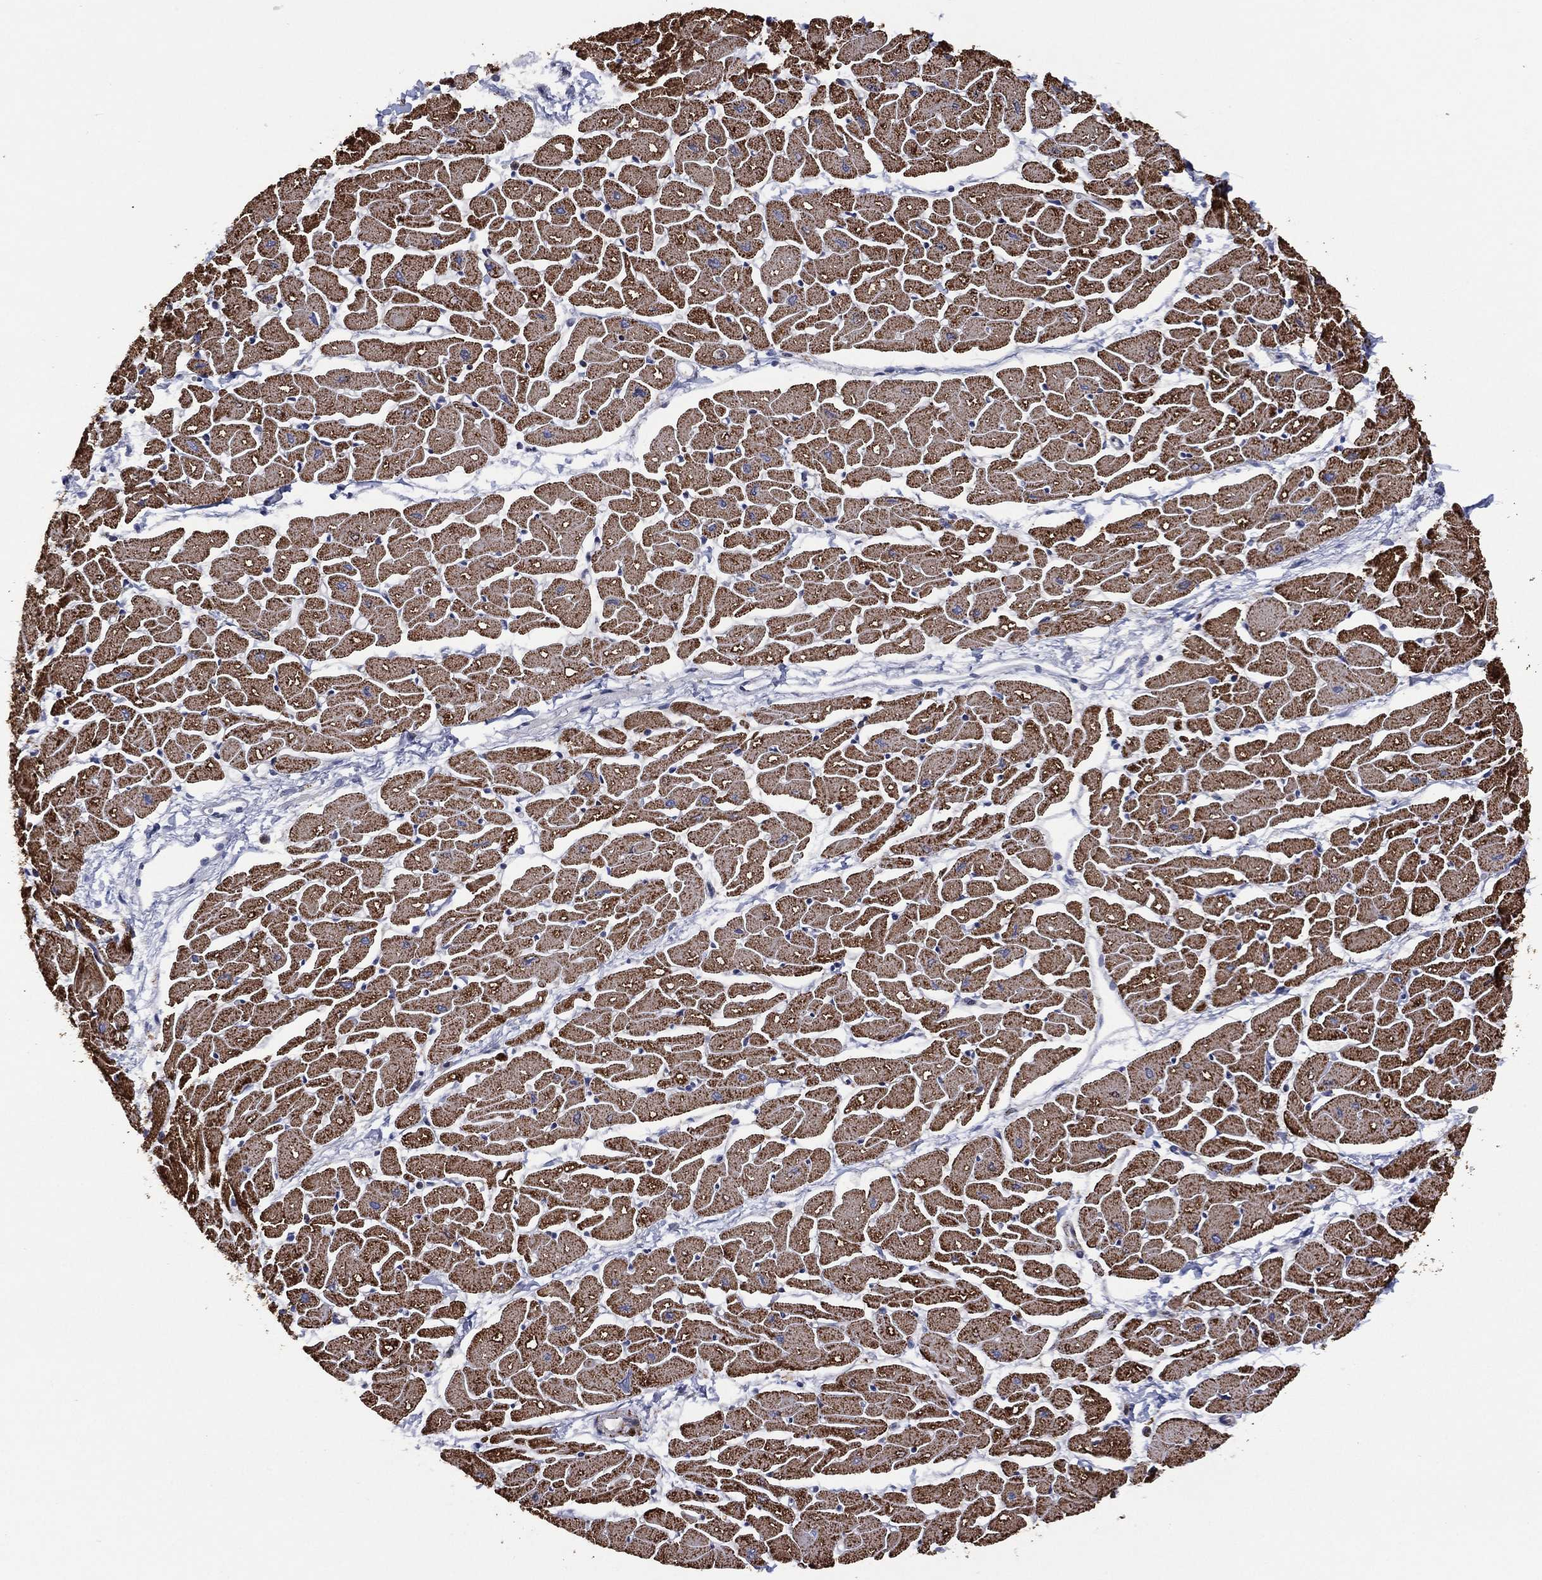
{"staining": {"intensity": "strong", "quantity": ">75%", "location": "cytoplasmic/membranous"}, "tissue": "heart muscle", "cell_type": "Cardiomyocytes", "image_type": "normal", "snomed": [{"axis": "morphology", "description": "Normal tissue, NOS"}, {"axis": "topography", "description": "Heart"}], "caption": "Approximately >75% of cardiomyocytes in benign human heart muscle reveal strong cytoplasmic/membranous protein expression as visualized by brown immunohistochemical staining.", "gene": "PPP2R5A", "patient": {"sex": "male", "age": 57}}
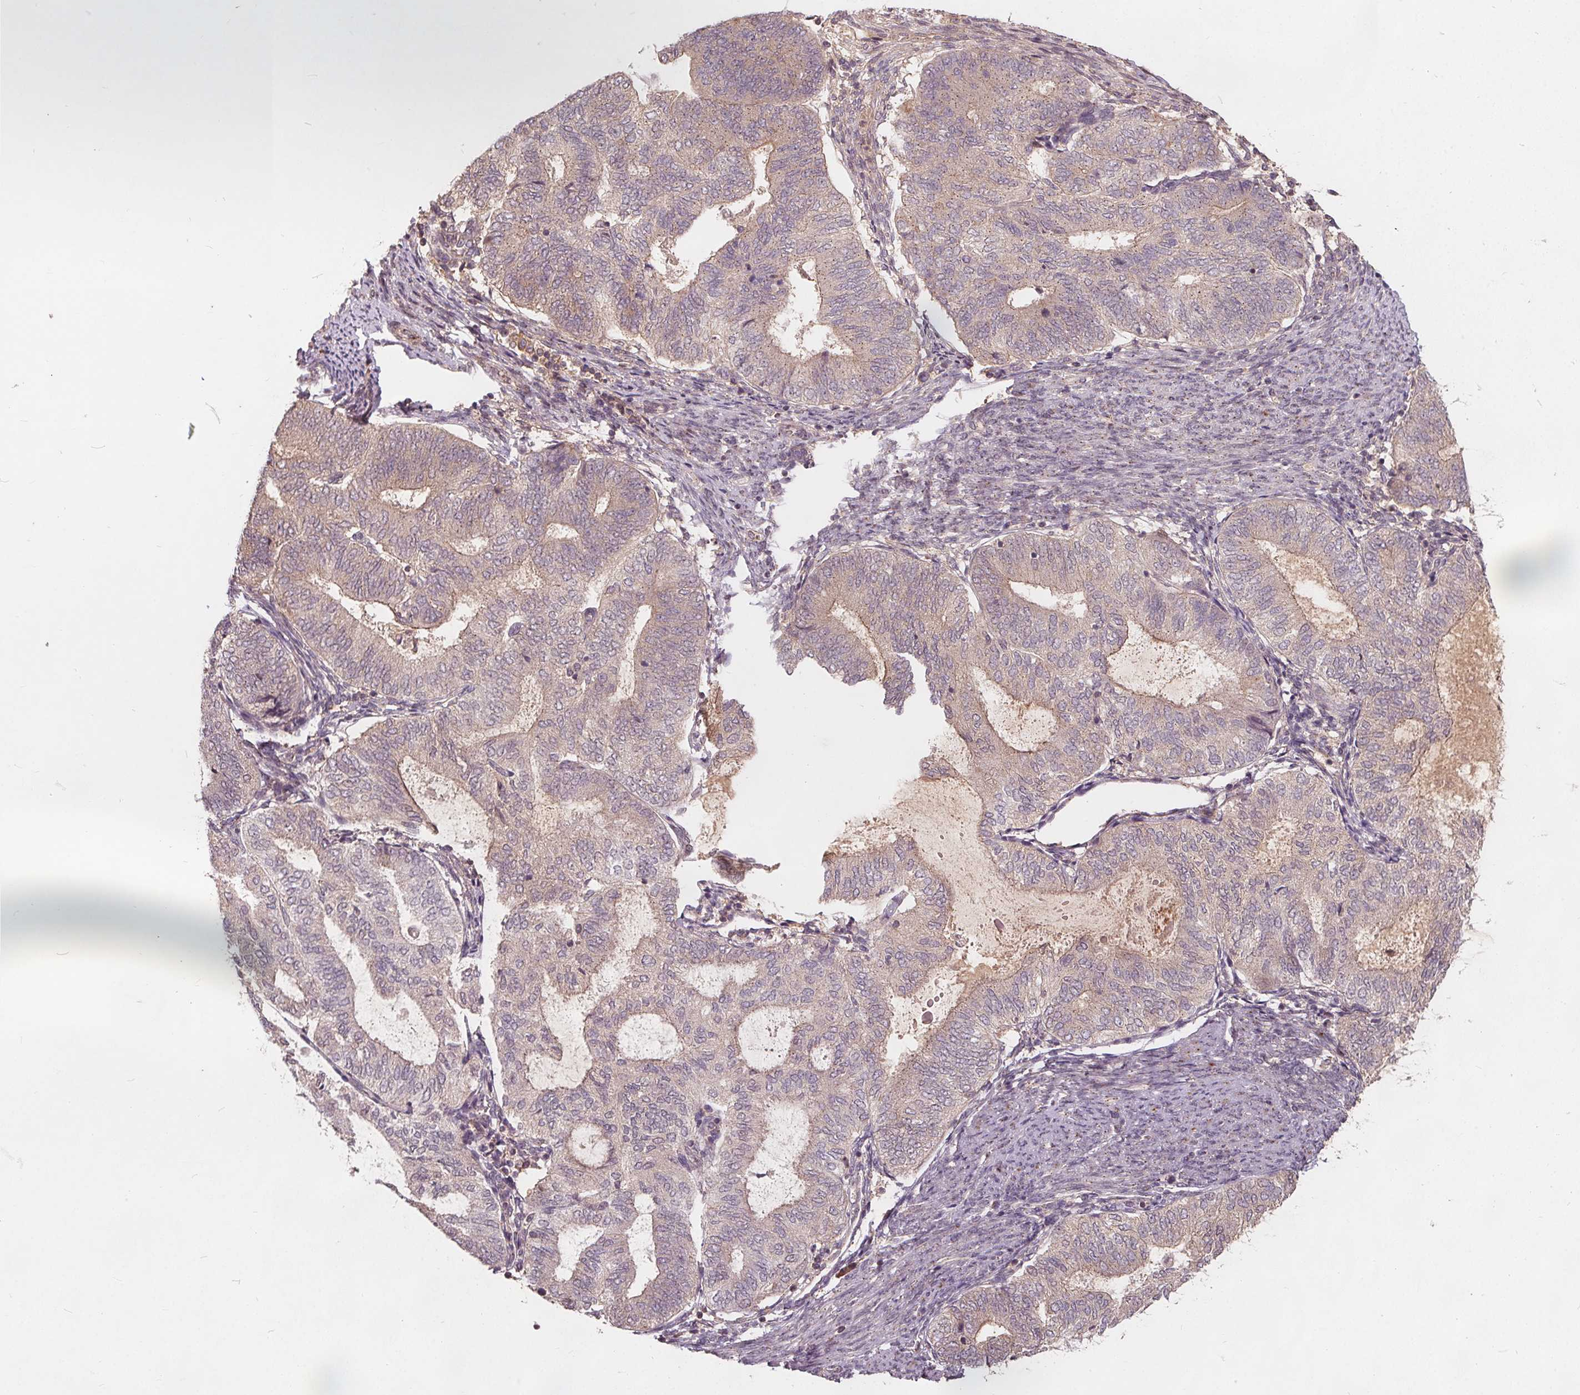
{"staining": {"intensity": "negative", "quantity": "none", "location": "none"}, "tissue": "endometrial cancer", "cell_type": "Tumor cells", "image_type": "cancer", "snomed": [{"axis": "morphology", "description": "Adenocarcinoma, NOS"}, {"axis": "topography", "description": "Endometrium"}], "caption": "Immunohistochemical staining of human endometrial cancer (adenocarcinoma) demonstrates no significant expression in tumor cells. The staining is performed using DAB (3,3'-diaminobenzidine) brown chromogen with nuclei counter-stained in using hematoxylin.", "gene": "CSNK1G2", "patient": {"sex": "female", "age": 65}}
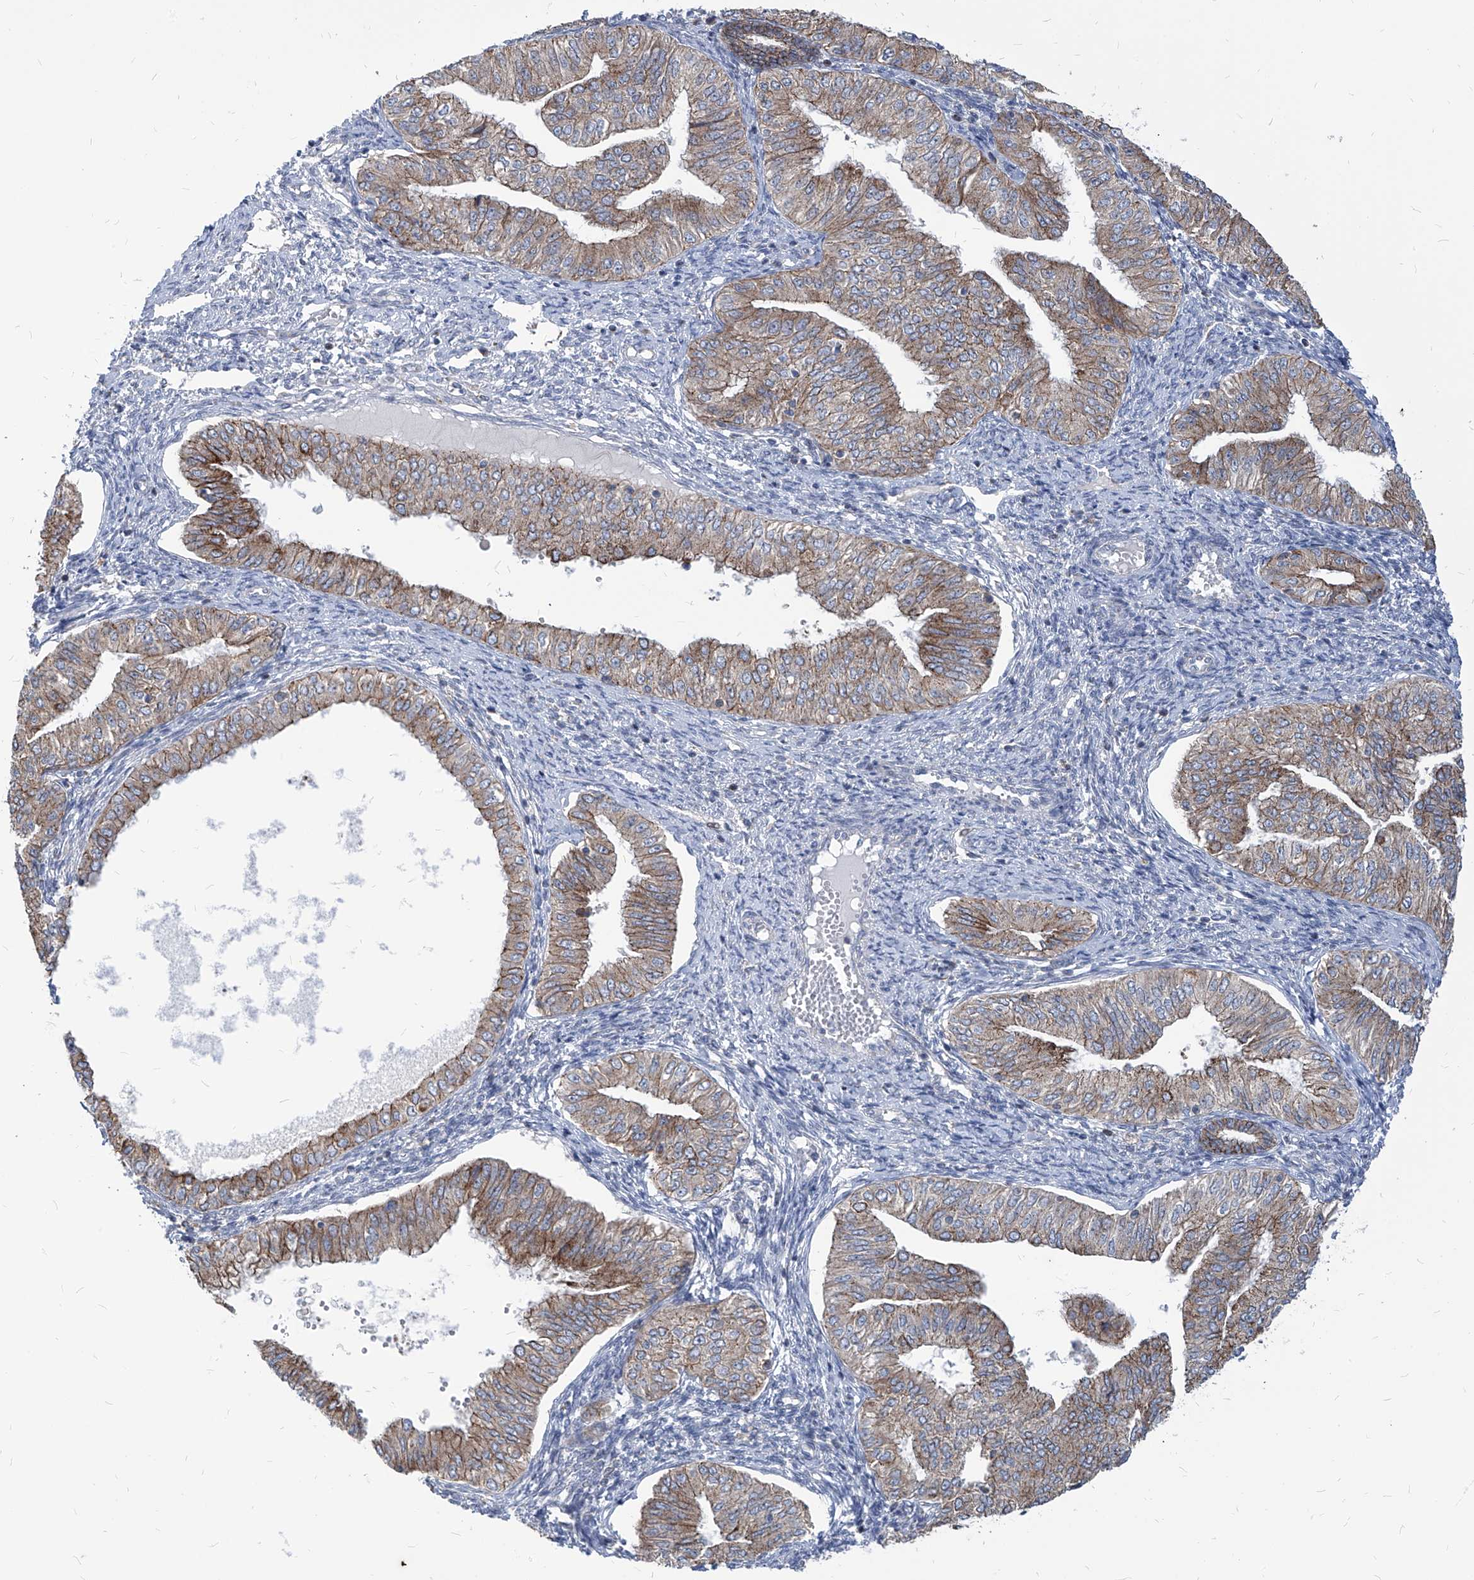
{"staining": {"intensity": "moderate", "quantity": "25%-75%", "location": "cytoplasmic/membranous"}, "tissue": "endometrial cancer", "cell_type": "Tumor cells", "image_type": "cancer", "snomed": [{"axis": "morphology", "description": "Normal tissue, NOS"}, {"axis": "morphology", "description": "Adenocarcinoma, NOS"}, {"axis": "topography", "description": "Endometrium"}], "caption": "High-magnification brightfield microscopy of endometrial adenocarcinoma stained with DAB (3,3'-diaminobenzidine) (brown) and counterstained with hematoxylin (blue). tumor cells exhibit moderate cytoplasmic/membranous positivity is seen in approximately25%-75% of cells. Ihc stains the protein of interest in brown and the nuclei are stained blue.", "gene": "AGPS", "patient": {"sex": "female", "age": 53}}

---

__Work request__:
Across the whole listing above, find every line with the string "human" and copy it.

__Response to this task__:
{"staining": {"intensity": "strong", "quantity": ">75%", "location": "cytoplasmic/membranous"}, "tissue": "heart muscle", "cell_type": "Cardiomyocytes", "image_type": "normal", "snomed": [{"axis": "morphology", "description": "Normal tissue, NOS"}, {"axis": "topography", "description": "Heart"}], "caption": "Approximately >75% of cardiomyocytes in benign human heart muscle reveal strong cytoplasmic/membranous protein expression as visualized by brown immunohistochemical staining.", "gene": "PPP2R5A", "patient": {"sex": "male", "age": 57}}
{"staining": {"intensity": "negative", "quantity": "none", "location": "none"}, "tissue": "endometrial cancer", "cell_type": "Tumor cells", "image_type": "cancer", "snomed": [{"axis": "morphology", "description": "Adenocarcinoma, NOS"}, {"axis": "topography", "description": "Endometrium"}], "caption": "Immunohistochemical staining of human endometrial cancer (adenocarcinoma) demonstrates no significant expression in tumor cells. The staining is performed using DAB (3,3'-diaminobenzidine) brown chromogen with nuclei counter-stained in using hematoxylin.", "gene": "CSNK1G2", "patient": {"sex": "female", "age": 65}}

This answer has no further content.